**WHAT TO DO**: Each line below with the word "lines" needs to be copied.
╭──
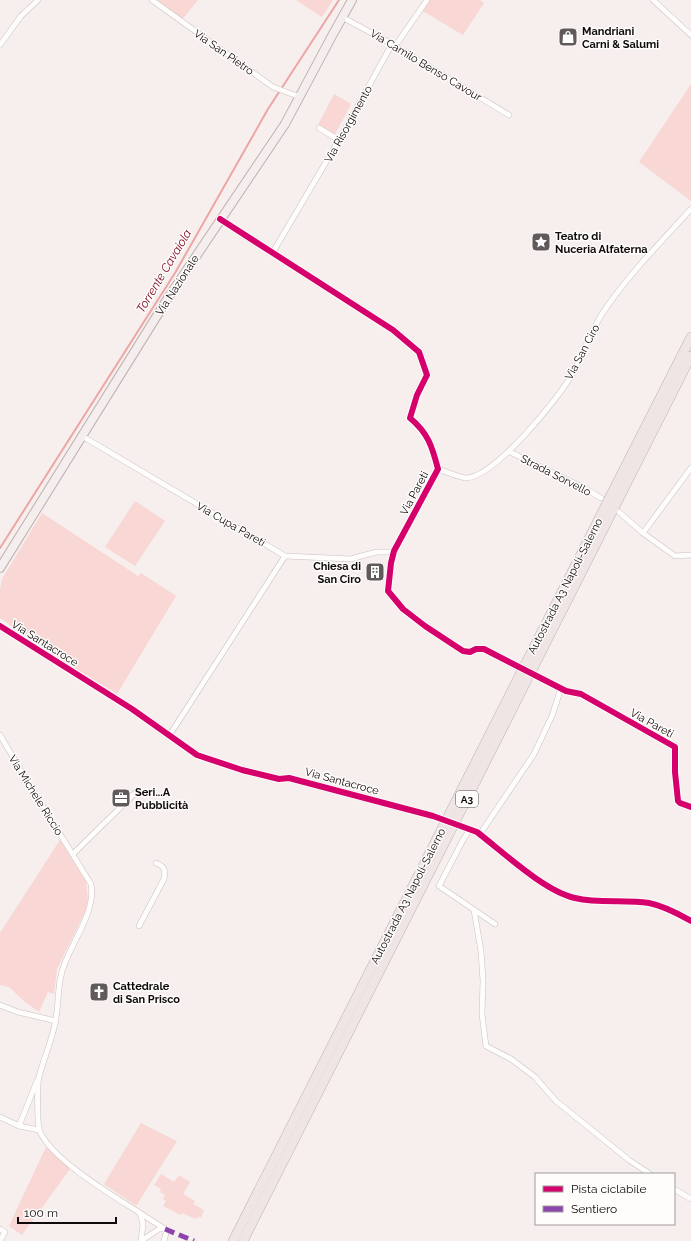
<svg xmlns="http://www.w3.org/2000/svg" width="691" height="1241" font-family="Raleway,sans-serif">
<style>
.green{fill:#f8d7d4}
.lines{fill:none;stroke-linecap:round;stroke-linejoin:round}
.stream{stroke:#eca6a4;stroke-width:2}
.street-casing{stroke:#c7c2c1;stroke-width:6}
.primary-casing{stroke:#beb0af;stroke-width:10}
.highway-casing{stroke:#beb0af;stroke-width:10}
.street{stroke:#fefdfc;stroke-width:5}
.primary{stroke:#f5eeee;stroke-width:8}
.highway{stroke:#f0e5e5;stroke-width:9}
.street-bridge-casing{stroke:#c7c2c1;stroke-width:6;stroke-linecap:butt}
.street-bridge{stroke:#fefdfc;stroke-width:5}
.quiet{stroke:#8e44ad;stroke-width:5;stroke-dasharray:10 5;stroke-linecap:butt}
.cycleway-casing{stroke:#fffcfc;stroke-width:8}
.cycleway{stroke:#d6006c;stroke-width:6}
.labels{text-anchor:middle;stroke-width:3;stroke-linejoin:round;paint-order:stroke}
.shield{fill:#fffcfc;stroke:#575353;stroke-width:1}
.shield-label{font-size:10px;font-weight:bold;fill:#0f0a0a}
.poi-label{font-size:11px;font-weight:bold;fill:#0f0a0a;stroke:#fffcfc;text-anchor:start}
.street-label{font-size:11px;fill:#0f0a0a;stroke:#fffcfc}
.water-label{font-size:12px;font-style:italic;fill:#7b0317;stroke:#fffcfc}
</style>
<rect width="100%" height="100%" fill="#f6efee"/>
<g class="green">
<path d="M155,0H198L181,21Z"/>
<path d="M296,0H333L322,17Z"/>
<path d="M429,0H480L484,3L463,35L423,11Z"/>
<path d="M691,84V201L639,162Z"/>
<path d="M334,94L351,104L334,136L318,125Z"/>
<path d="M135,501L165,521L135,566L105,547Z"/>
<path d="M42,513L138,576L141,573L176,596L117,694L53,655L0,618V590L2,579Z"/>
<path d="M60,840L86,882L88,899L86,910L57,969L54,994L48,992L39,1012L24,1001L9,987L0,985V933Z"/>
<path d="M141,1123L177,1141L136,1206L104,1184Z"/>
<path d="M46,1147L70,1169L22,1235L9,1226Z"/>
<path d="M161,1174L174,1182L179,1175L190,1182L183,1194L195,1201L193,1204L204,1210L201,1218L198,1217L196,1219L182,1213L181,1215L163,1206L166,1201L163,1199L165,1195L160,1192L161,1189L154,1185Z"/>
</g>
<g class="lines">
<path class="stream" d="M0,548L175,273L268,109L339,0"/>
<defs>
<g id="street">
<path d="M152,0L273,87L300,97"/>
<path d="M653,0L691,35"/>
<path d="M342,17L392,44L509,115"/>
<path d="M0,45L21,16L38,0"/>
<path d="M319,128L339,140"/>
<path d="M220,219L393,330L419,352L427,375L417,395L410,418C428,433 432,446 438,469L394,551L391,563L388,591L403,609L425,626L463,651L470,652L476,649H484L519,667"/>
<path d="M273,252L339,140L392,44L398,42L427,0"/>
<path d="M82,436L285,556L351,559L365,555L377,552H390L394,551"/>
<path d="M510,452L586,489L601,498"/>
<path d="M438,469C444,471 461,478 466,478C495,477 559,398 573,373C584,353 591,330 604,311C629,274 661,242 691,209"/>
<path d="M619,512L643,533L675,556L691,555"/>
<path d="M643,533L691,468"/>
<path d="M0,626L132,709L197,755L242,770L279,779L289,778L433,816"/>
<path d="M537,676L566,691L581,694L675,747V772L678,801L680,803L691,807"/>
<path d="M0,735L24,776L91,884C96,910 74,939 65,963C56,983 60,1007 54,1028C50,1045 43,1061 39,1077C37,1084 37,1126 40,1132C54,1161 112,1195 140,1213L143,1224L141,1241"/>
<path d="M169,736L285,556"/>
<path d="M480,834L534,754L552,716L561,688"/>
<path d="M73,854L137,791"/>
<path d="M474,910L481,951L483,981L482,1014L486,1046L511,1059L535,1077L556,1101L629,1160L650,1174"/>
<path d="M495,924L439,886L463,840L470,829L477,832C503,852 544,891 575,898C600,904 625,899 649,903C664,906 677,913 691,921"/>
<path d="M139,926L164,879C166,870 164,866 156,863"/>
<path d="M0,1005L18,1012L56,1021"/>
<path d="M0,1117L19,1126L39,1130"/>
<path d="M19,1126L37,1081"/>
<path d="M674,1189L691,1199"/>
<path d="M140,1213L165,1229"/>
<path d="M0,1229L5,1232L0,1241"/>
<path d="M141,1241L159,1229H164"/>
<path d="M164,1241L166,1233L165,1229"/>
</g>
<path id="primary" d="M0,568L168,298L285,124L333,34L352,0"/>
<g id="highway">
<path d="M233,1241L691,337"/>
<path d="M243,1241L691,356"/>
</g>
</defs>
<use href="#street" class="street-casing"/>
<use href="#primary" class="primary-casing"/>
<use href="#highway" class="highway-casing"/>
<use href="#street" class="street"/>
<use href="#primary" class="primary"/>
<use href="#highway" class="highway"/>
<defs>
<path id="street-bridge" d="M433,816L470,829"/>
</defs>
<use href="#street-bridge" class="street-bridge-casing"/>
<use href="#street-bridge" class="street-bridge"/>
<path class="quiet" d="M165,1229L194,1241"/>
<defs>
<g id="cycleway">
<path d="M220,219L393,330L419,352L427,375L417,395L410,418C428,433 432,446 438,469L394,551L391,563L388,591L403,609L425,626L463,651L470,652L476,649H484L566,691L581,694L675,747V772L678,801L680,803L691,807"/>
<path d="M0,626L132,709L197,755L242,770L279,779L289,778L433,816L477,832C503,852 544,891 575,898C600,904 625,899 649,903C664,906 677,913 691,921"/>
</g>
</defs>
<use href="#cycleway" class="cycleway-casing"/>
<use href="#cycleway" class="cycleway"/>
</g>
<defs>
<symbol id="shop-square" viewBox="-11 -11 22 22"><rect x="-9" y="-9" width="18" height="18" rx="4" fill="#605a5a" stroke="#fffcfc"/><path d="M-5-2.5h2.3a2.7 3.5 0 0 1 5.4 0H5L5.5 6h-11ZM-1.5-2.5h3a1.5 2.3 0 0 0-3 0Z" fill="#fff"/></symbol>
<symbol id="sight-square" viewBox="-11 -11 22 22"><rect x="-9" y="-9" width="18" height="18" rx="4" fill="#605a5a" stroke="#fffcfc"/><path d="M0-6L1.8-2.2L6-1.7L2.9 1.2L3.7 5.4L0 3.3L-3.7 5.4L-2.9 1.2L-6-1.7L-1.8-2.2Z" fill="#fff"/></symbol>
<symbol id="building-square" viewBox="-11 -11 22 22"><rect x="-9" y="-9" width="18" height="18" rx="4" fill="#605a5a" stroke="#fffcfc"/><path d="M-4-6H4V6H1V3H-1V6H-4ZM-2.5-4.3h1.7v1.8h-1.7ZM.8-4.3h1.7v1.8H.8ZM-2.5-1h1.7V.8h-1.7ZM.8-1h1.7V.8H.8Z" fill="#fff"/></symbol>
<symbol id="office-square" viewBox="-11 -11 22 22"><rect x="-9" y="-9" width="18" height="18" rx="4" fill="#605a5a" stroke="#fffcfc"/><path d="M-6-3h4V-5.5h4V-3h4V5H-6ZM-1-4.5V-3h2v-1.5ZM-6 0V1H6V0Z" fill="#fff"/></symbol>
<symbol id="church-square" viewBox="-11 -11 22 22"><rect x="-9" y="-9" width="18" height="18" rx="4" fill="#605a5a" stroke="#fffcfc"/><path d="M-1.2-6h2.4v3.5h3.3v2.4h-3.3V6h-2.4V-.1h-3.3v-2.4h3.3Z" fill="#fff"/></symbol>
</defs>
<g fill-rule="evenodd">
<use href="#shop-square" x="557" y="26" width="22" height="22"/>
<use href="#sight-square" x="530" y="231" width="22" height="22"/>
<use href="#building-square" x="364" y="561" width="22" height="22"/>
<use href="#office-square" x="110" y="787" width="22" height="22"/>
<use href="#church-square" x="88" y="981" width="22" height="22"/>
</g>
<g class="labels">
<rect class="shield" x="456" y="791" width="22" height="16" rx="3"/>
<g class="shield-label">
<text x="467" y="803">A3</text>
</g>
<g class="poi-label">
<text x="582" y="35">Mandriani<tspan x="582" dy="13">Carni &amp; Salumi</tspan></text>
<text x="555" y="240">Teatro di<tspan x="555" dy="13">Nuceria Alfaterna</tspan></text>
<text x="361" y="570" text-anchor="end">Chiesa di<tspan x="361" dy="13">San Ciro</tspan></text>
<text x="135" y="796">Seri...A<tspan x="135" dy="13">Pubblicità</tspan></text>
<text x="113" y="990">Cattedrale<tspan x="113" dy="13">di San Prisco</tspan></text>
</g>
<g class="street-label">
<text transform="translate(224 52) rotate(35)" y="4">Via San Pietro</text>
<text transform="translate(426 65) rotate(31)" y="4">Via Camilo Benso Cavour</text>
<text transform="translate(348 124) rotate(-61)" y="4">Via Risorgimento</text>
<text transform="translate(177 285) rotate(-57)" y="4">Via Nazionale</text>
<text transform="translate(582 352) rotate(-62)" y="4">Via San Ciro</text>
<text transform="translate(556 475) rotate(27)" y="4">Strada Sorvello</text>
<text transform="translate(414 493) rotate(-62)" y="4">Via Pareti</text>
<text transform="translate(231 524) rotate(30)" y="4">Via Cupa Pareti</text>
<text transform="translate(565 586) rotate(-63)" y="4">Autostrada A3 Napoli-Salerno</text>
<text transform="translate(45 643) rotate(32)" y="4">Via Santacroce</text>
<text transform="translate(652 723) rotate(29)" y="4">Via Pareti</text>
<text transform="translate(342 781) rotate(15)" y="4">Via Santacroce</text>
<text transform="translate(36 795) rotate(58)" y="4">Via Michele Riccio</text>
<text transform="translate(408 896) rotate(-63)" y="4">Autostrada A3 Napoli-Salerno</text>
</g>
<g class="water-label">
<text transform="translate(164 271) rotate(-59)" y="4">Torrente Cavaiola</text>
</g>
</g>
<rect x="535" y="1173" width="140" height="52" fill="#fffcfc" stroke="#9f9b9b"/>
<rect x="543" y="1186" width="20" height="6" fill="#d6006c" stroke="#9f9b9b"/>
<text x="571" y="1193" font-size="12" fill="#0f0a0a">Pista ciclabile</text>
<rect x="543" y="1206" width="20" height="6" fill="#8e44ad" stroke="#9f9b9b"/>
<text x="571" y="1213" font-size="12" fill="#0f0a0a">Sentiero</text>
<path d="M18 1217v6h98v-6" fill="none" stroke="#0f0a0a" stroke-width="2"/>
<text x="24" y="1217" font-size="12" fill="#0f0a0a" stroke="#fffcfc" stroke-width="3" paint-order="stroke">100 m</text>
</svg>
╰──
**WORKED SOLUTION**:
.lines{fill:none;stroke-linecap:round;stroke-linejoin:round}
<g class="lines">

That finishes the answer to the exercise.